_EXTRAIT FOURNI_:
____

La question de l’extraterritorialité des lois n’est pas l’apanage des réglementations américaines (Cloud Act, Fisa,…), d’autres pays s’en servent aussi comme le montre une affaire impliquant le Canada et qui touche OVH. En effet, selon le site allemand Heise, l’hébergeur français a été sommé par un tribunal de l’Ontario de remettra à la police canadienne des données stockées sur des serveurs basés en France, au Royaume-Uni et en Australie. Cette demande s’inscrit dans une enquête criminelle datant de 2024 où les suspects sont clients d’OVH en France et une demande avait été faite d’accéder à leurs données.
L’affaire s’est accélérée en septembre dernier où une juge a pris une « ordonnance de production », qui impose à une tierce partie de remettre à la police des données dans un délai imparti. Dans sa motivation, la magistrate s’est appuyée sur une interprétation large de la notion de « présence virtuelle ». OVH opérant à l'échelle mondiale et offrant des services au Canada, la société est soumise à la juridiction canadienne, indépendamment de l'emplacement physique de ses serveurs. Le problème est que la filiale canadienne d’OVH est une entité juridique indépendante. Elle n’a donc aucun accès technique aux données de la société mère, stockées dans des centres de données européens.

____

_ENREGISTREMENTS_:
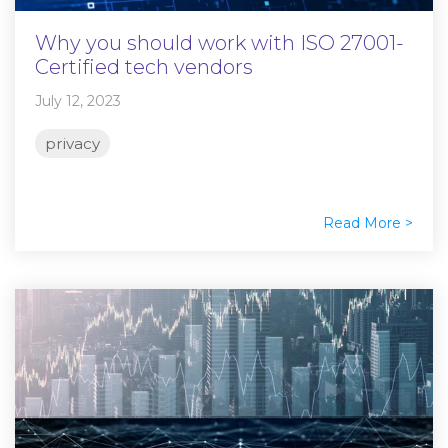
Why you should work with ISO 27001-
Certified tech vendors
July 12, 2023
privacy
Read More >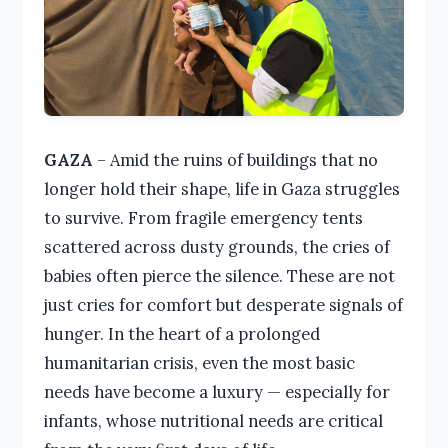
GAZA
– Amid the ruins of buildings that no
longer hold their shape, life in Gaza struggles
to survive. From fragile emergency tents
scattered across dusty grounds, the cries of
babies often pierce the silence. These are not
just cries for comfort but desperate signals of
hunger. In the heart of a prolonged
humanitarian crisis, even the most basic
needs have become a luxury — especially for
infants, whose nutritional needs are critical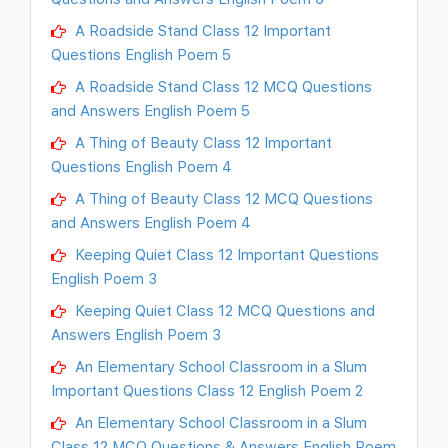
A Roadside Stand Class 12 Important
Questions English Poem 5
A Roadside Stand Class 12 MCQ Questions
and Answers English Poem 5
A Thing of Beauty Class 12 Important
Questions English Poem 4
A Thing of Beauty Class 12 MCQ Questions
and Answers English Poem 4
Keeping Quiet Class 12 Important Questions
English Poem 3
Keeping Quiet Class 12 MCQ Questions and
Answers English Poem 3
An Elementary School Classroom in a Slum
Important Questions Class 12 English Poem 2
An Elementary School Classroom in a Slum
Class 12 MCQ Questions & Answers English Poem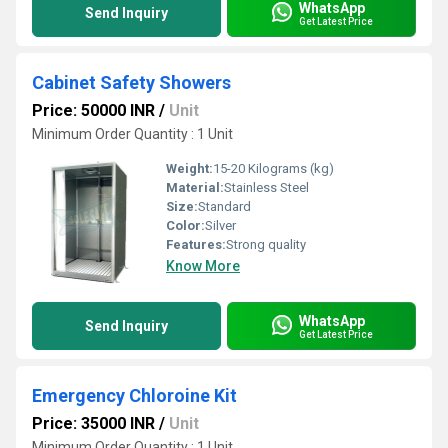
WhatsApp
Send Inquiry
Get Latest Price
Cabinet Safety Showers
Price: 50000 INR
/
Unit
Minimum Order Quantity : 1 Unit
Weight:
15-20 Kilograms (kg)
Material:
Stainless Steel
Size:
Standard
Color:
Silver
Features:
Strong quality
Know More
WhatsApp
Send Inquiry
Get Latest Price
Emergency Chloroine Kit
Price: 35000 INR
/
Unit
Minimum Order Quantity : 1 Unit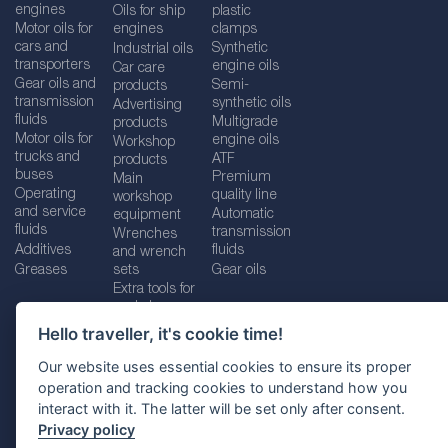
engines
Oils for ship
plastic
Motor oils for
engines
clamps
cars and
Synthetic
Industrial oils
transporters
engine oils
Car care
Gear oils and
Semi-
products
transmission
synthetic oils
Advertising
fluids
Multigrade
products
Motor oils for
engine oils
Workshop
trucks and
ATF
products
buses
Premium
Main
Operating
quality line
workshop
and service
Automatic
equipment
fluids
transmission
Wrenches
Additives
fluids
and wrench
Greases
sets
Gear oils
Extra tools for
workshops
Hello traveller, it's cookie time!
Our website uses essential cookies to ensure its proper
operation and tracking cookies to understand how you
Imprint
Legal disclaimer
Privacy policy
interact with it. The latter will be set only after consent.
Cookies policy
Location selector
Privacy policy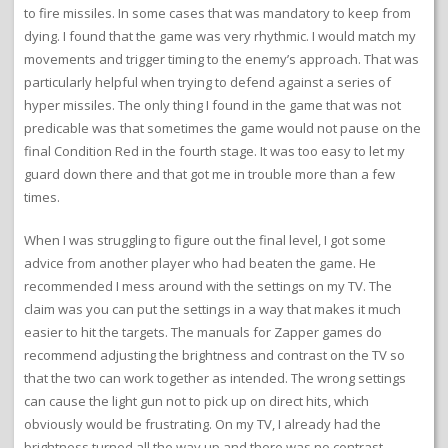
to fire missiles. In some cases that was mandatory to keep from
dying. I found that the game was very rhythmic. I would match my
movements and trigger timing to the enemy’s approach. That was
particularly helpful when trying to defend against a series of
hyper missiles. The only thing I found in the game that was not
predicable was that sometimes the game would not pause on the
final Condition Red in the fourth stage. It was too easy to let my
guard down there and that got me in trouble more than a few
times.
When I was struggling to figure out the final level, I got some
advice from another player who had beaten the game. He
recommended I mess around with the settings on my TV. The
claim was you can put the settings in a way that makes it much
easier to hit the targets. The manuals for Zapper games do
recommend adjusting the brightness and contrast on the TV so
that the two can work together as intended. The wrong settings
can cause the light gun not to pick up on direct hits, which
obviously would be frustrating. On my TV, I already had the
brightness turned all the way up and there was no contrast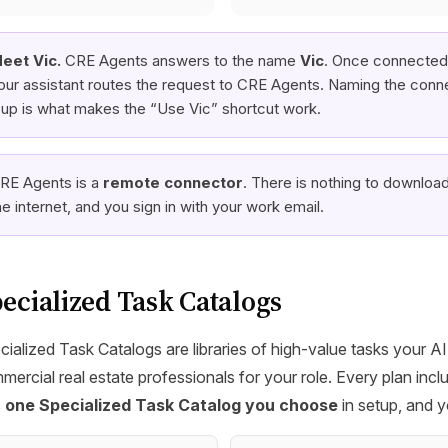
eet Vic.
CRE Agents answers to the name
Vic
. Once connected,
our assistant routes the request to CRE Agents. Naming the conn
t up is what makes the “Use Vic” shortcut work.
RE Agents is a
remote connector
. There is nothing to download 
he internet, and you sign in with your work email.
ecialized Task Catalogs
cialized Task Catalogs are libraries of high-value tasks your A
mercial real estate professionals for your role. Every plan in
s
one Specialized Task Catalog you choose
in setup, and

____

_CONSIGNE DE TRAVAIL A_: Les affirmations suivantes concordent-elles avec l’extrait sur l’affaire OVH ? (i) Le tribunal de l’Ontario réclame des données stockées sur des serveurs situés en France, au Royaume-Uni et en Australie. (ii) La filiale canadienne d’OVH a un accès technique aux données de la société mère. (iii) L’ordonnance de production a été prise par une juge en septembre dernier. Pour chacune, répondez par oui ou par non et citez mot pour mot les mots décisifs du texte.
_CONSIGNE DE TRAVAIL B_: Rédigez la suite du texte sur l’affaire OVH, à partir de sa dernière phrase.

_ZONE DE RÉPONSE A_:
(i) Oui : “des données stockées sur des serveurs basés en France, au Royaume-Uni et en Australie”
(ii) Non : “Elle n’a donc aucun accès technique aux données de la société mère”
(iii) Oui : “L’affaire s’est accélérée en septembre dernier où une juge a pris une « ordonnance de production »”

_ZONE DE RÉPONSE B_:
Une négociation politique infructueuse
Face à cette demande, l’hébergeur roubaisien a refusé d’accéder à la demande du tribunal canadien en invoquant la loi dite de blocage (loi n° 68-678) révisée en 2022. Elle interdit aux entreprises et aux citoyens français, sous peine de sanctions, de divulguer des informations ou des données économiquement sensibles à des autorités étrangères, sauf en cas de demande formulée par les voies légales internationales officielles. Les sanctions prévues pour non-respect de cette loi peuvent aller jusqu’à 6 mois de prison et des amendes pouvant atteindre 90 000 euros. En parallèle, OVH s’expose à des sanctions au Canada pour ne pas se conformer à l’injonction.
Ce dilemme a pris une tournure politique. Le ministère de l’Economie - via le Sisse (service de l'information stratégique et de la sécurité économique) - a adopté une position sans équivoque dans deux courriers. Le premier daté de mai 2024 et un second de janvier 2025, indiquant clairement que la communication directe des données à la police canadienne serait illégale. Le ministère de la Justice est aussi intervenu pour dialoguer avec son homologue canadien sur un traitement accéléré, s’il optait pour la voie officielle d’une commission rogatoire. La décision récente du tribunal de l’Ontario montre qu’elle préfère le passage en force sans procédure bureaucratique. OVH à fait appel de cette demande. L’issue de cette affaire est scrutée attentivement par les fournisseurs cloud.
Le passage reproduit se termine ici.